A couple of months ago I was at home in Pondicherry, and my mother asked my father and me to go get fish for lunch.
So I rolled out my needlessly powerful motorcycle and off we went to the old harbour near the stadium. There’s a narrow road that curves down from the main road to the very badly maintained harbour, and as always, it was bustling with people, noise, and the thunk of knives on wood. There were women on both sides of the road, squatting on makeshift stools or on their haunches, their cutting boards in front of them. On these broad boards were the treasures of the Bay of Bengal: small prawns and huge prawns, squids, small sharks, a red coloured fish with funny gills whose name I don’t know. There were sting rays too, and crabs of different shapes and sizes: Both of these can only be prepared with copious amounts of pepper and red chillies. When you eat them, your mouth burns, but you can’t stop. You just eat and eat and then run for Arun ice cream.
The market that day was a cacophony of women’s voices, haggling, nagging, fighting, teasing, and spitting. It used to be much larger and more crowded but my little town is modernising too, and now there are air conditioned places to get your meat and fish. But this little remnant of an older town shouts on, and natives like my grandfather and father will buy their fish from no place else.

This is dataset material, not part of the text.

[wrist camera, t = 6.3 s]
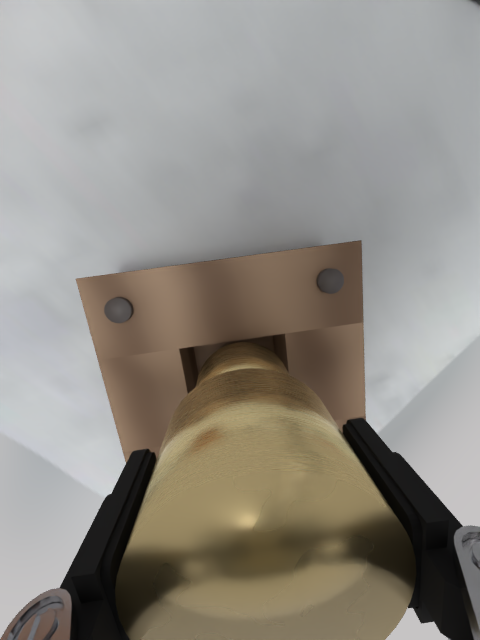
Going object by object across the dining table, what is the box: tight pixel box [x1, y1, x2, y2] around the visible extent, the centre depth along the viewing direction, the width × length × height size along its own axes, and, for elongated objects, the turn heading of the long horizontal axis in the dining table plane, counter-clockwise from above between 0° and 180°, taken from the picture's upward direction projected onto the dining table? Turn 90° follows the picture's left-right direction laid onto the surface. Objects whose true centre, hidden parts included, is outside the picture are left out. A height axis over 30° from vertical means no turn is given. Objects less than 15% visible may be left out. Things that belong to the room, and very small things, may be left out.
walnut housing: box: [76, 240, 366, 463], centre depth 19 cm, size 16×16×6 cm
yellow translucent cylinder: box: [115, 342, 416, 640], centre depth 11 cm, size 7×7×10 cm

My grandfather actually never bought his fish here, at this market. He was a busy man, but when he came to buy fish, he came in the early morning and went directly to the harbour. He held one of pre-liberalisation India’s great ranks: a gazetted officer, and he could hop directly to the harbour, choosing the best fish right off the boats. I have been on these jaunts with him, and the smell of the sea and fish would hit me as he drove his old Vespa right up to the jetties. It is a smell I know very well. It is the smell of my grandmother’s furiously hot crab curry, which I would spill on my white school shirt as I gobbled it down at lunch, the red stain taking days of washing to come off.
As I drove us back home, my father told me a story.
He showed me a road next to the harbour, just behind the Volontoriat, a social service organisation set up in 1962 by a young Belgian woman named Madeleine Herman de Blic. The Volontoriat (tra: roughly, the Volunteers) is transliterated directly to Tamil by us locals. So it is, even now, written and read in Tamil with the French pronunciation, not English. The organisation uses the same old building it has been in for decades, and Madeleine Herman de Blic, now an Indian citizen, was in 2016 conferred the nation’s highest civilian honour, the Padma Shri, for her service to society. This is in addition to the French government’s Legion of Honour, and the Order of the Crown from the King of Belgium.
Behind that road, where this lady worked to improve the lives of Pondicherry’s fishing community, said my father, was my great grandfather’s cowshed.
This was my grandmother’s father, they were the ones already in Pondicherry. My grandfather’s father and mother were still in the paddy fields in our village of Sangeethamangalam, under the great hill fort of Gingee (Senji in Tamil).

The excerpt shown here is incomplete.